• _Work instructions_
Return word for word the lines below, starting with the line that contains "order: Poales" and going on through the line that contains "locality: Khasia M [illegible text].".
[Begin Data for processing]
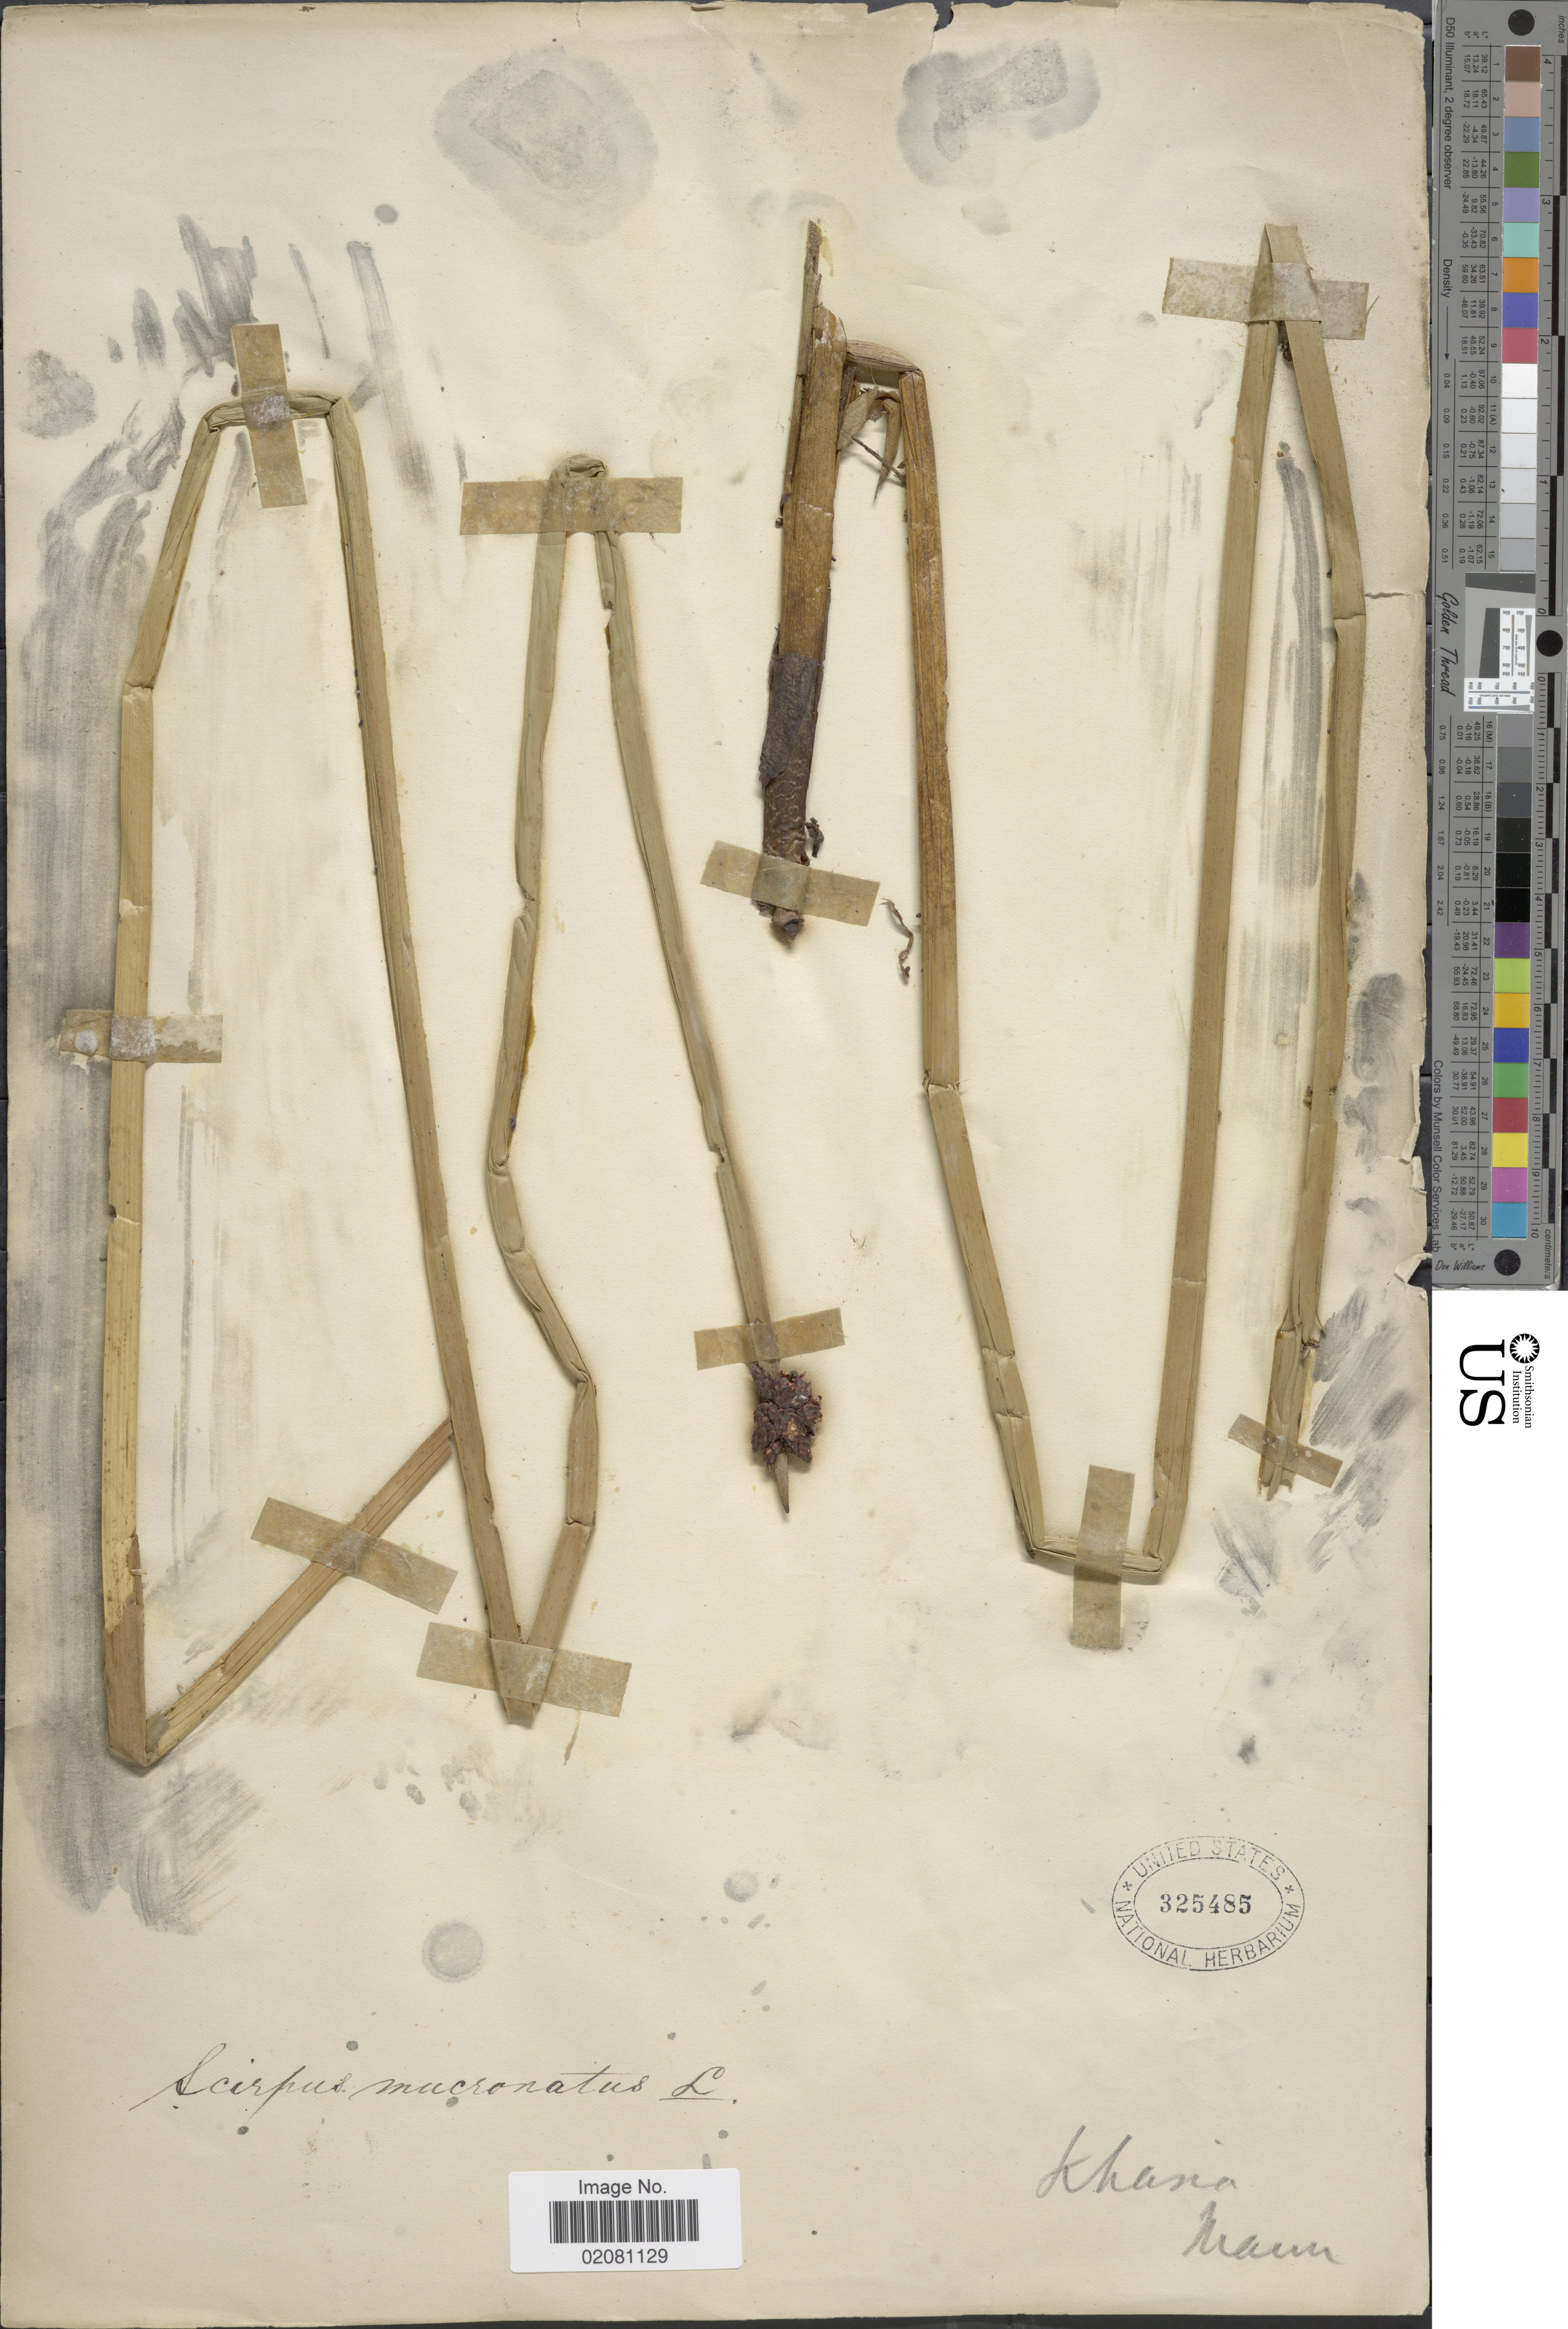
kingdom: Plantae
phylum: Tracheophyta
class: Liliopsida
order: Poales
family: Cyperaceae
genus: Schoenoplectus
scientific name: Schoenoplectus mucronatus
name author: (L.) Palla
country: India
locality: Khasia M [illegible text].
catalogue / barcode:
[End Data for processing]
[Begin Data for processing]
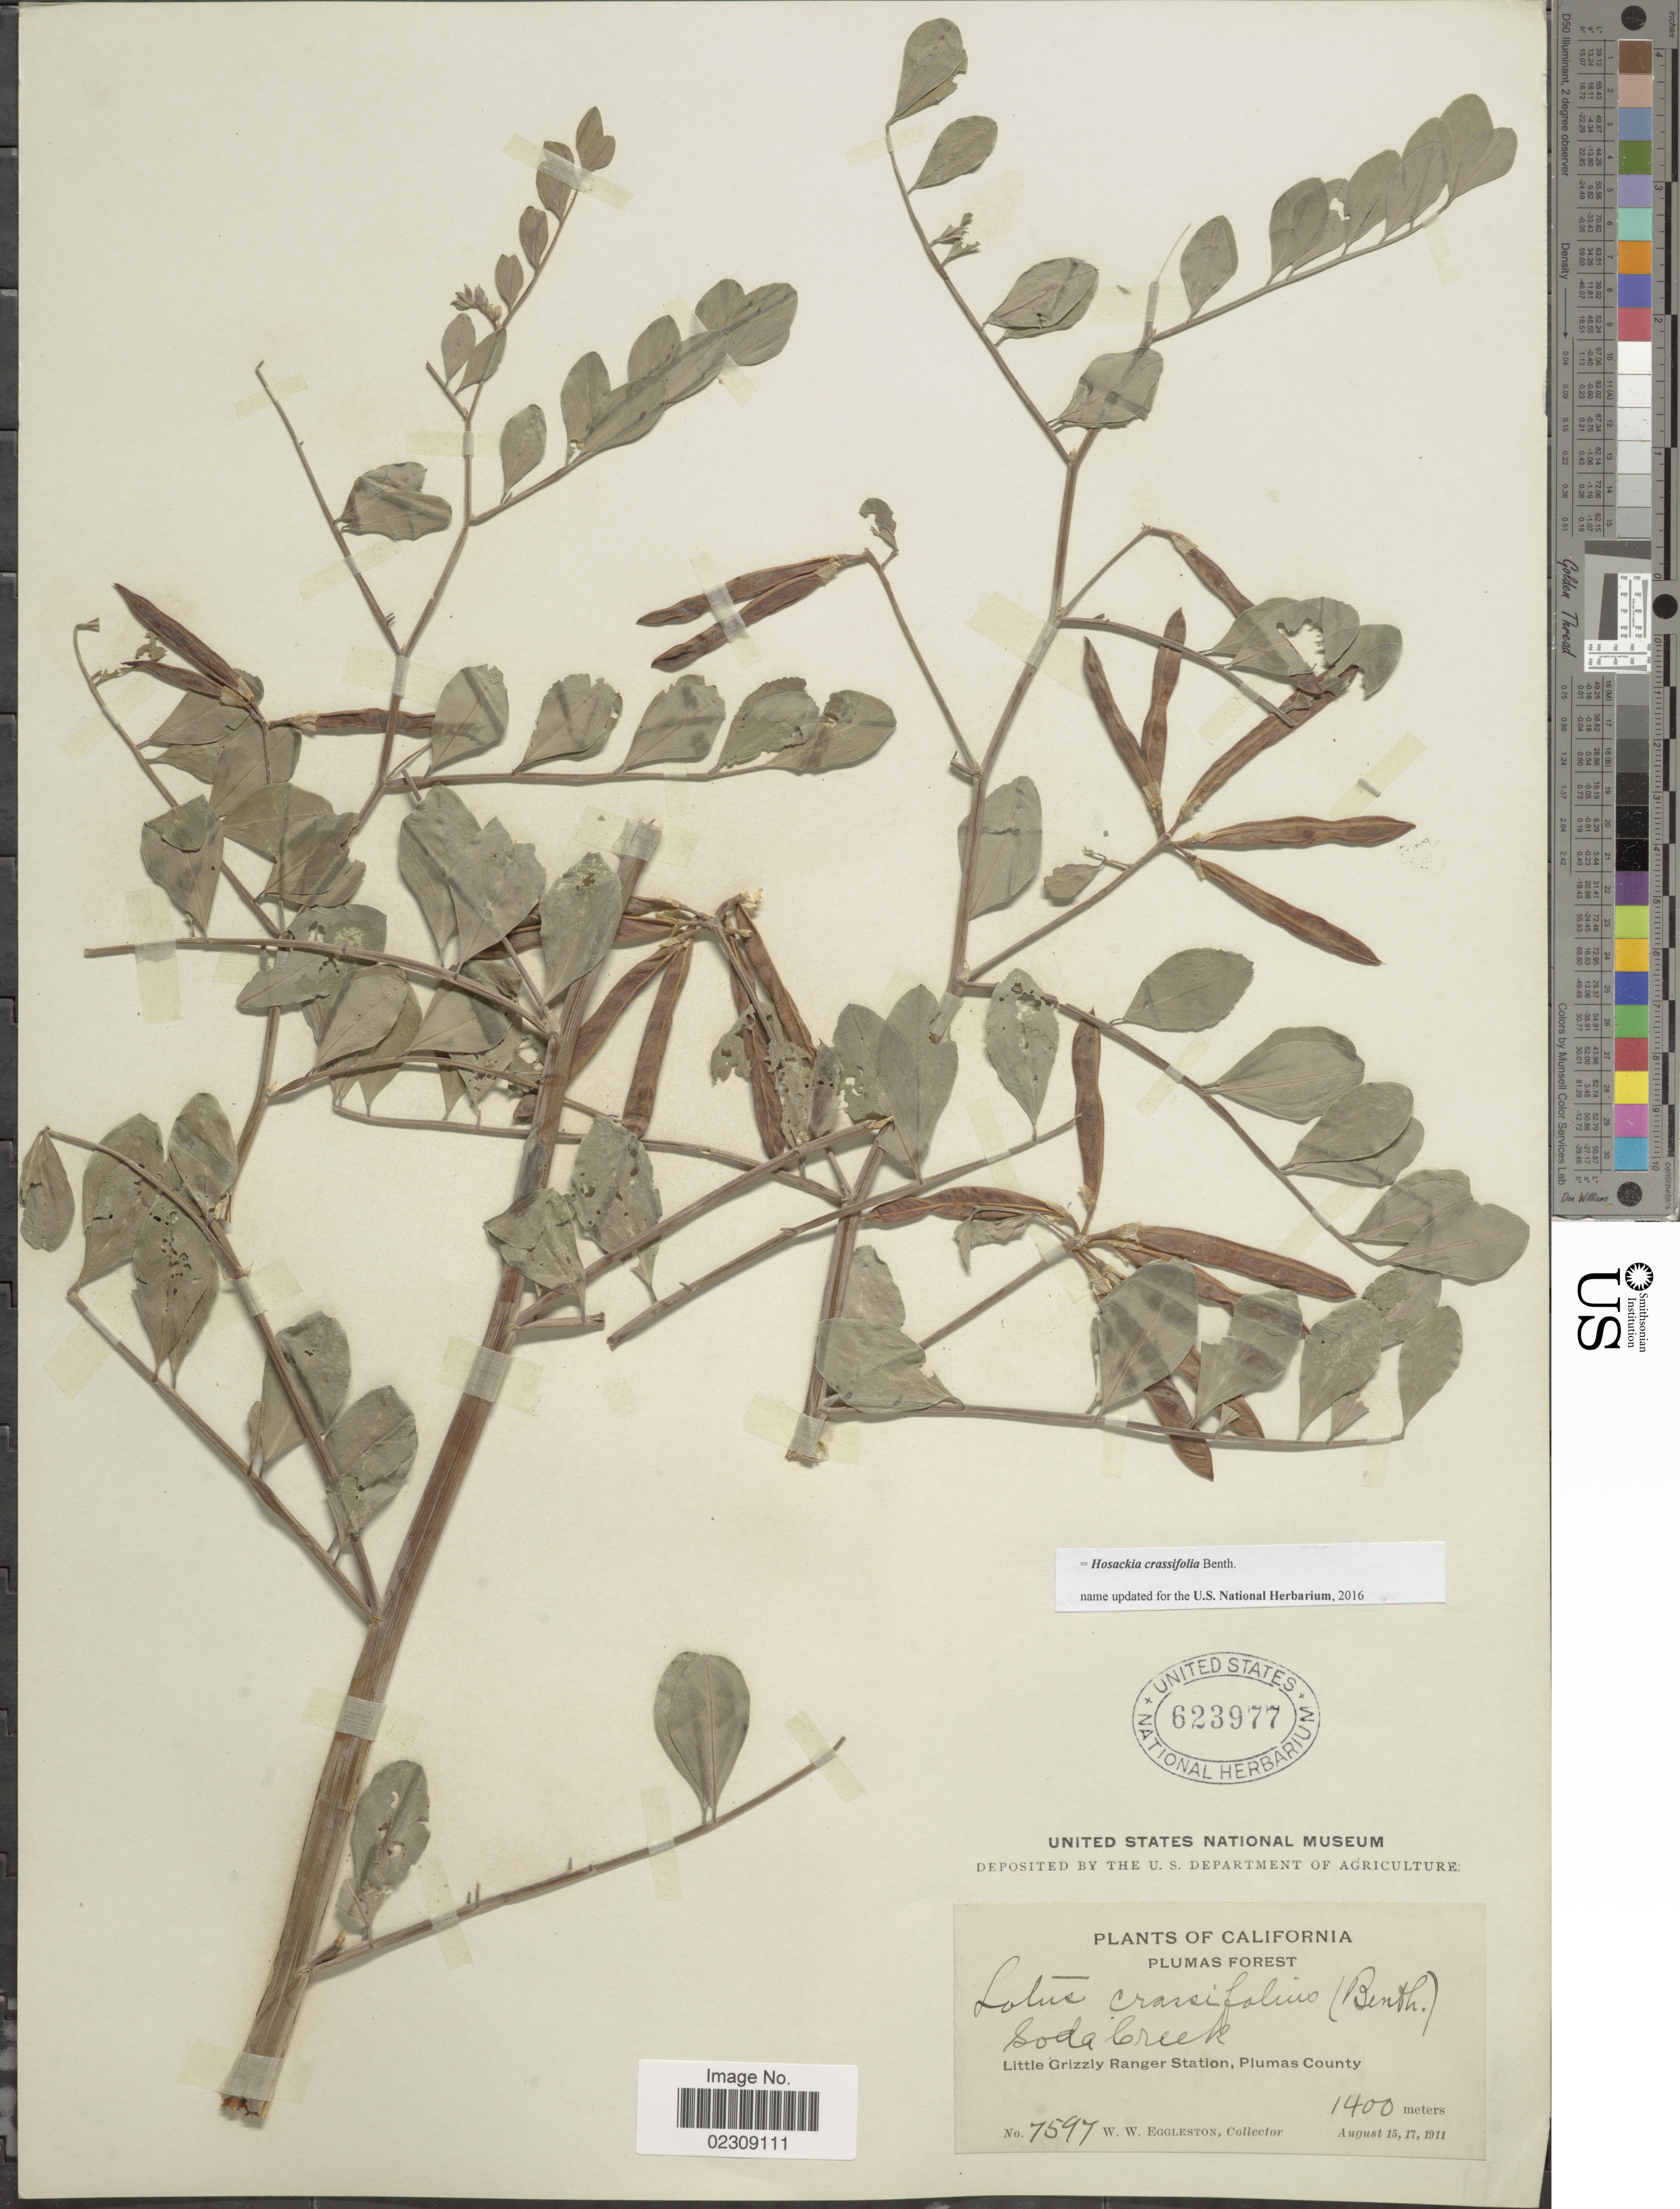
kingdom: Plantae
[End Data for processing]
• _Correct response_
order: Poales
family: Cyperaceae
genus: Schoenoplectus
scientific name: Schoenoplectus mucronatus
name author: (L.) Palla
country: India
locality: Khasia M [illegible text].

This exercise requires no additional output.